Son olarak panelistler, Kıbrıslı Türk devlet görevlilerinin ve Britanya’daki diasporanın, uluslararası alanda Kıbrıs Rum anlatısının hâkimiyetinin üzerinden gelmek için neler yapabileceğini tartıştılar. Straw ve Olgun, hikâyenin Kıbrıs Türk tarafını anlatabilmek için halkla ilişkiler (PR) çalışmalarına daha çok yatırım yapılması gerektiğini savundular. Amess ve Northbrook Britanya’daki Kıbrıslı Türklere, hem kendi milletvekilleri hem de diğer parlamenterlerle iletişime geçerek bu konu hakkındaki bilinirliği arttırmalarını önerdi. Straw, Britanya’daki Kıbrıslı Türklerin İşçi Partisi ve Muhafazakâr Parti’ye katılarak lobi kabiliyetlerini artırmalarını da tavsiye etti.
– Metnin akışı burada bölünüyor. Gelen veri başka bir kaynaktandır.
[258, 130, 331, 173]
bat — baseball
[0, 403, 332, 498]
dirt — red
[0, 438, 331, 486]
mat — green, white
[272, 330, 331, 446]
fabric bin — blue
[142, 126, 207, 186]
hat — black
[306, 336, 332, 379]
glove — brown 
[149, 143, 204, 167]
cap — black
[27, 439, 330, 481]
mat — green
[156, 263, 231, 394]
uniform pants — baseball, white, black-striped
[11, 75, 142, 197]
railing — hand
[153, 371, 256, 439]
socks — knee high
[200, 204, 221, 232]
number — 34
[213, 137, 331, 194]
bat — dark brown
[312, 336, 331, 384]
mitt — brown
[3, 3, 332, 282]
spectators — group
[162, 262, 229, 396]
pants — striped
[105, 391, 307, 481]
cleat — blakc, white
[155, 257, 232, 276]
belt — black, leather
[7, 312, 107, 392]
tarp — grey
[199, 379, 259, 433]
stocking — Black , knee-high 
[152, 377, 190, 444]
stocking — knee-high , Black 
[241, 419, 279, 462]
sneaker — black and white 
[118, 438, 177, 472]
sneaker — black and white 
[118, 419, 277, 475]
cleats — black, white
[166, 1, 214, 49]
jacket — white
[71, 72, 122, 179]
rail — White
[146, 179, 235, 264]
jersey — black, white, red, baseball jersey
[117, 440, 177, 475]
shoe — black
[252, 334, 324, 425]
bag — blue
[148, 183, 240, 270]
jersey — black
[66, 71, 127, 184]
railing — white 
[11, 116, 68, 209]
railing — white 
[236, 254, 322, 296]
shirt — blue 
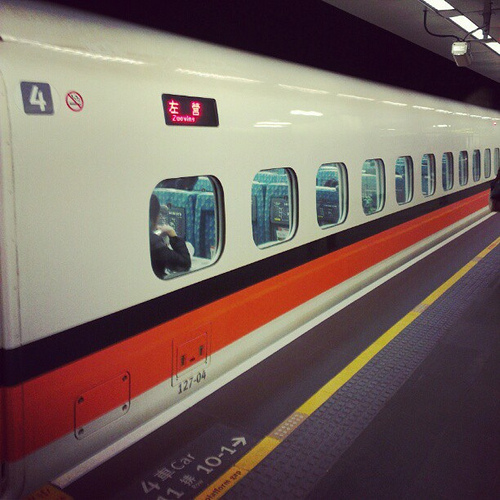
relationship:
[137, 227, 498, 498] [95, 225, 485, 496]
line on platform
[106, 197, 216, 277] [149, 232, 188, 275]
person wearing top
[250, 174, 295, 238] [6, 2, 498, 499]
sits of train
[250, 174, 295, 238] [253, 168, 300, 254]
sits through window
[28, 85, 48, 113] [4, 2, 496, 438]
number on side of train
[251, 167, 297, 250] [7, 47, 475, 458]
glass window on side of train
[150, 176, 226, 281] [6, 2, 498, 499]
glass window on side of train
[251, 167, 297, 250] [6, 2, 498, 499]
glass window on side of train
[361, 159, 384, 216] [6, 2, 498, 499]
glass window on side of train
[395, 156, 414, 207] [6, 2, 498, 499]
glass window on side of train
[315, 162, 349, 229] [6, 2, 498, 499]
glass window on side of train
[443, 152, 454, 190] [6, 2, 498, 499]
window on side of train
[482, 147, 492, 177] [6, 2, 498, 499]
window on side of train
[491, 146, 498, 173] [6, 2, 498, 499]
window on side of train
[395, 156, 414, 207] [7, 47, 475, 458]
glass window on side of train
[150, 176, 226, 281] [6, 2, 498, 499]
glass window on train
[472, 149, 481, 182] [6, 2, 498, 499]
window on train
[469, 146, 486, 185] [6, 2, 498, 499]
window on train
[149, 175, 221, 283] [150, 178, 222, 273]
glass panes on glass window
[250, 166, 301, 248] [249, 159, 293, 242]
glass panes on glass window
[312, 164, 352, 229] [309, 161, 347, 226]
glass panes on glass window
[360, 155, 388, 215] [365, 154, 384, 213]
glass panes on glass window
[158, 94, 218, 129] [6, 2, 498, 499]
signage on train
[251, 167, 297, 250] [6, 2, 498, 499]
glass window on train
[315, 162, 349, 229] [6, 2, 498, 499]
glass window on train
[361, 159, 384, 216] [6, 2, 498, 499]
glass window on train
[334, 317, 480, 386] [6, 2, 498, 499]
black line on train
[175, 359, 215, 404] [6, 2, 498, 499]
number on train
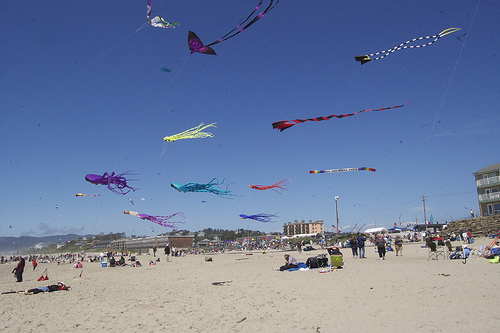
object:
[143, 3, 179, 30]
kite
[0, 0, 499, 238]
sky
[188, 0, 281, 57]
kite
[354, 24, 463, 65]
kite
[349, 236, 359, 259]
people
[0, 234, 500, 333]
sand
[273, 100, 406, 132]
kite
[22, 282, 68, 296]
person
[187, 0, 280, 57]
butterfly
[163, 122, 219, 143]
kite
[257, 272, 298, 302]
tan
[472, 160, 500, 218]
house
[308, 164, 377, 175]
banner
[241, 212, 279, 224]
kite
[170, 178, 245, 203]
kite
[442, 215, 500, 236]
wall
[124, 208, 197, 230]
kites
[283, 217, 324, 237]
building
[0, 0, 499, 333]
background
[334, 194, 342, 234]
pole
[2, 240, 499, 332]
beach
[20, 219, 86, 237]
clouds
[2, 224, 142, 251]
distance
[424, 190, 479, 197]
power line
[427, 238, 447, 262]
chair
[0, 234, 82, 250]
mountain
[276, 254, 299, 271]
body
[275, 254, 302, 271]
man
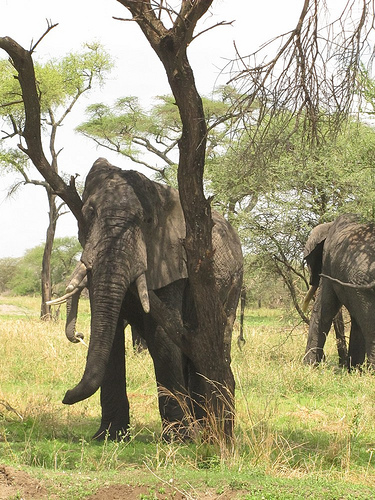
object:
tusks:
[42, 288, 83, 309]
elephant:
[59, 153, 249, 447]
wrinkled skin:
[216, 236, 240, 276]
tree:
[113, 0, 230, 439]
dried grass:
[296, 381, 367, 410]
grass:
[0, 438, 373, 499]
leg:
[350, 279, 375, 370]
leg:
[298, 271, 346, 367]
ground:
[0, 452, 184, 500]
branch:
[318, 0, 374, 150]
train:
[63, 144, 178, 308]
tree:
[213, 96, 372, 372]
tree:
[0, 40, 117, 320]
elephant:
[299, 215, 375, 378]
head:
[59, 155, 163, 412]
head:
[299, 222, 326, 326]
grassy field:
[0, 357, 60, 489]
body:
[323, 209, 374, 308]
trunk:
[60, 267, 134, 408]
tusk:
[132, 272, 155, 317]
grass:
[0, 324, 61, 437]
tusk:
[62, 260, 88, 296]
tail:
[315, 269, 374, 292]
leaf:
[72, 98, 120, 147]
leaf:
[43, 76, 64, 99]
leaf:
[277, 158, 298, 185]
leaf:
[57, 57, 80, 88]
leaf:
[359, 143, 375, 169]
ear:
[301, 219, 335, 261]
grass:
[273, 411, 375, 460]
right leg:
[341, 316, 366, 371]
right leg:
[89, 314, 136, 443]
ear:
[146, 184, 190, 295]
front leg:
[136, 275, 199, 446]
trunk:
[61, 262, 85, 353]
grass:
[238, 341, 300, 500]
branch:
[230, 0, 329, 162]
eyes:
[82, 202, 99, 224]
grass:
[0, 292, 35, 323]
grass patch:
[254, 367, 375, 500]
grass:
[246, 292, 299, 386]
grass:
[131, 379, 153, 456]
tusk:
[297, 280, 318, 320]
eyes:
[127, 208, 146, 233]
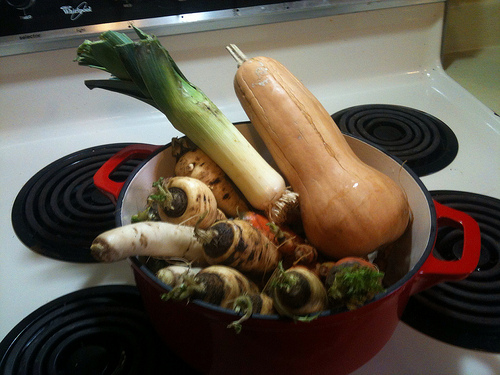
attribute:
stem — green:
[85, 26, 224, 136]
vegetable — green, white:
[73, 25, 298, 224]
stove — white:
[6, 32, 493, 340]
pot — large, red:
[92, 118, 481, 373]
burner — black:
[317, 96, 465, 185]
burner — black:
[333, 99, 458, 162]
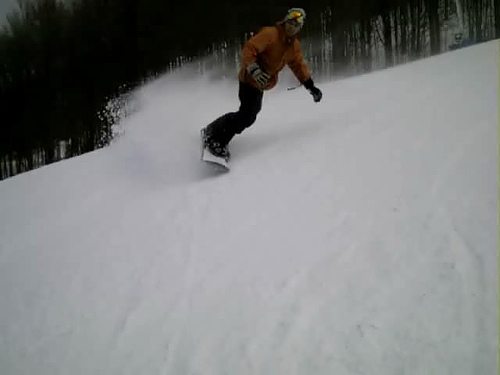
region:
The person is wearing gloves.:
[243, 60, 270, 87]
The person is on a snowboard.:
[201, 125, 230, 170]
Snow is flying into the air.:
[108, 58, 238, 178]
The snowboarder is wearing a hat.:
[285, 5, 305, 25]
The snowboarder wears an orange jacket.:
[237, 24, 312, 91]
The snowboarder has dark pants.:
[203, 78, 264, 146]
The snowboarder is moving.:
[198, 6, 323, 171]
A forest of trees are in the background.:
[0, 0, 499, 177]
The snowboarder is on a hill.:
[1, 38, 498, 374]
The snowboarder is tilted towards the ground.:
[201, 6, 321, 172]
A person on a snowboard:
[198, 8, 323, 154]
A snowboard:
[198, 127, 226, 167]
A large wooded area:
[0, 1, 497, 181]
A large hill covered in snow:
[1, 39, 496, 374]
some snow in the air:
[100, 55, 236, 183]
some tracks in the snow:
[247, 188, 481, 374]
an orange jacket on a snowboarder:
[228, 27, 308, 89]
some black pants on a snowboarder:
[203, 83, 265, 143]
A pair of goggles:
[288, 9, 305, 22]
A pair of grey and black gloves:
[246, 65, 323, 103]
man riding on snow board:
[198, 8, 318, 179]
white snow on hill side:
[11, 181, 123, 248]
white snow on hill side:
[32, 241, 109, 286]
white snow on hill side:
[56, 271, 151, 351]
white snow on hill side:
[168, 279, 275, 343]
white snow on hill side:
[265, 289, 340, 354]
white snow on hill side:
[339, 271, 409, 338]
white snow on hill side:
[409, 231, 474, 319]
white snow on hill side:
[228, 195, 316, 282]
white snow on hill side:
[349, 136, 434, 227]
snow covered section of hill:
[4, 39, 498, 373]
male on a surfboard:
[195, 6, 320, 171]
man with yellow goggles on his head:
[198, 6, 326, 168]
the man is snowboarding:
[197, 8, 322, 165]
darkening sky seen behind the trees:
[0, 0, 73, 45]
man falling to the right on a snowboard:
[200, 6, 323, 169]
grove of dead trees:
[235, 0, 495, 81]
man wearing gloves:
[200, 6, 325, 167]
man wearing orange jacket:
[200, 7, 326, 169]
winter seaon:
[1, 4, 496, 369]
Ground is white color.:
[106, 192, 266, 326]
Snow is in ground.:
[111, 213, 358, 332]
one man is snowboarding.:
[181, 10, 329, 200]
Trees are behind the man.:
[6, 25, 437, 102]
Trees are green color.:
[13, 32, 90, 103]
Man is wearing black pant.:
[197, 74, 264, 185]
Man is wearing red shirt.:
[240, 23, 320, 115]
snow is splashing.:
[120, 63, 215, 140]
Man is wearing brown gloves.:
[233, 56, 324, 112]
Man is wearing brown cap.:
[274, 8, 306, 38]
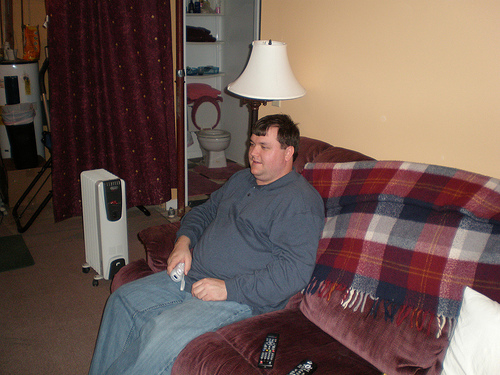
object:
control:
[287, 358, 318, 373]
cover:
[190, 97, 224, 130]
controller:
[258, 334, 280, 369]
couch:
[110, 136, 498, 375]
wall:
[255, 0, 500, 185]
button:
[247, 193, 251, 196]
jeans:
[87, 269, 250, 374]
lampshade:
[226, 39, 305, 102]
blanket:
[302, 159, 500, 340]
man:
[91, 113, 325, 374]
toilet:
[191, 95, 232, 168]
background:
[0, 0, 500, 374]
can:
[0, 103, 39, 170]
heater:
[1, 59, 47, 166]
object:
[78, 167, 128, 286]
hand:
[157, 236, 204, 278]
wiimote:
[169, 262, 186, 290]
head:
[247, 114, 300, 180]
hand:
[167, 240, 192, 277]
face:
[248, 128, 282, 180]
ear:
[285, 146, 295, 162]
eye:
[260, 144, 269, 151]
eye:
[249, 141, 255, 149]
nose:
[249, 145, 261, 159]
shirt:
[175, 168, 324, 315]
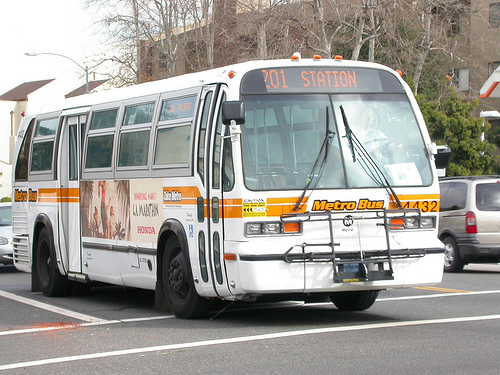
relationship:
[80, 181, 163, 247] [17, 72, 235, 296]
advertisement on side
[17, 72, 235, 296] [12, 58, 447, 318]
side of bus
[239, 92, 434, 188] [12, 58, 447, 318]
windshield of bus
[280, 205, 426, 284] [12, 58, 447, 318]
bike rack in front of bus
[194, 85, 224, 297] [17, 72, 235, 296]
door on side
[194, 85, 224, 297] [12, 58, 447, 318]
door on bus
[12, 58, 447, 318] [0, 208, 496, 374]
bus on street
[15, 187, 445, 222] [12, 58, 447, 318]
stripe around bus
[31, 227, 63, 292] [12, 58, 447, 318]
wheel of bus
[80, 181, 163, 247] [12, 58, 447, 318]
advertisement on side of bus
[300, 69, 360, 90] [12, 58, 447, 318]
destination on front of bus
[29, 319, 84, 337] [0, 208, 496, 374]
spill on street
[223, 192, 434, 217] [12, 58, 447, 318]
lines are on bus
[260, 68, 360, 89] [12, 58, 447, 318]
201 station on front of bus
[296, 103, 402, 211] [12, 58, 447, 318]
windshield wipers are on front of bus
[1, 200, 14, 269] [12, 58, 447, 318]
car behind bus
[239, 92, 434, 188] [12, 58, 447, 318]
windshield on front of bus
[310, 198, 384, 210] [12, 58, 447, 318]
logo on front of bus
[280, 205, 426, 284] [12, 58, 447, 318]
bike rack on front of bus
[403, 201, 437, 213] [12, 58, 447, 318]
numbering on front of bus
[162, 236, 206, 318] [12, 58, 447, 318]
tire on bus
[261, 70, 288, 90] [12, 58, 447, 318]
number on bus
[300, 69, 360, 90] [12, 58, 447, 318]
station on bus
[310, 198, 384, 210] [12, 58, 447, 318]
metro bus on front of bus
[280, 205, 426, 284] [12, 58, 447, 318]
bike rack on bus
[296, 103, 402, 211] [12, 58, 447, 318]
windshield wipers are on bus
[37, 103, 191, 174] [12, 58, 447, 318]
windows are on bus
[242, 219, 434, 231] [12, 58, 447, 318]
headlights of bus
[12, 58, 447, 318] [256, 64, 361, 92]
bus heading to 201 station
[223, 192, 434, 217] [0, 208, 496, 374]
lines are on road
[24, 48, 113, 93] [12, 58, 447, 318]
light pole behind bus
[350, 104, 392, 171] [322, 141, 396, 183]
bus driver in seat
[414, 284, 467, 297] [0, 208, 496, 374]
line in road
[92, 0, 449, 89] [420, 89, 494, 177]
trees without leaves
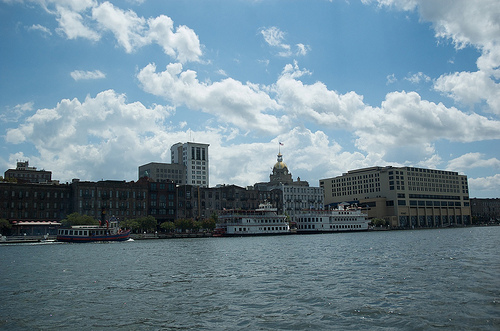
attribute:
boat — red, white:
[58, 217, 131, 240]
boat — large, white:
[222, 211, 291, 236]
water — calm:
[0, 223, 499, 329]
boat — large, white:
[286, 204, 370, 231]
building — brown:
[3, 182, 76, 239]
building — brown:
[71, 181, 145, 231]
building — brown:
[143, 174, 182, 234]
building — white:
[170, 140, 209, 188]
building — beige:
[317, 163, 475, 229]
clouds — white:
[0, 0, 498, 199]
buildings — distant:
[6, 109, 498, 287]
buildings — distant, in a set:
[1, 145, 498, 278]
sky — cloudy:
[11, 14, 498, 182]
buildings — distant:
[6, 128, 498, 262]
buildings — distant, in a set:
[4, 114, 498, 270]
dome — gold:
[259, 126, 305, 198]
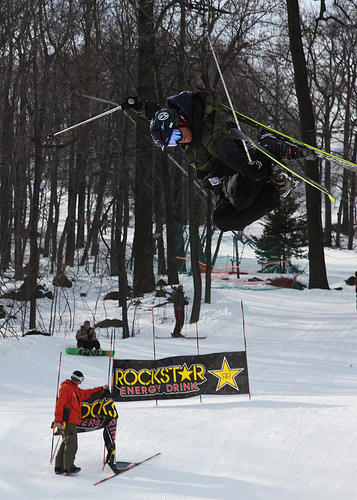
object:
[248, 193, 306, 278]
tree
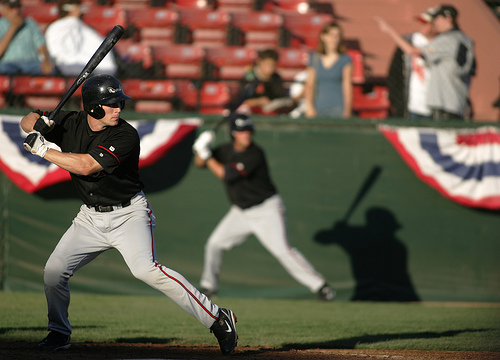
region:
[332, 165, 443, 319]
shadow of baseball player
Seminerin organizatörleri CTCA, BTCA ve Circle Foundation ekibinden (Cetin Ramadan, Leyla Kemal, Sonya Karafistan, Enes Güzel, Japha Huse and Rikki Williams) gelen açıklamayla panel sona erdi:

“Kıbrıs’ta barış ve istikrarın sağlanması için siyasi, ekonomik ve toplumsal eşitliğin ve eşit şansın gerektiğini savunuyoruz. AB ve Uluslararası Toplum bunu sağlamayı başaramadı; iki tarafın siyasi eşit olarak tanınmasına ve Kuzey Kıbrıs’a uygulanan haksız kısıtlamaların kalkacağı sözlerine rağmen. Alternatif bir B Planı veya iki devleti çözüm ciddi bir seçenek olarak masaya getirilmeli, yoksa Kıbrıslı Rumlar mevcut durumdan yararlanmaya devam edecek”.

İlk iki seminer BRT ve Kanal T’de de yayınlanarak 200.000’den kişiye ulaşmıştı.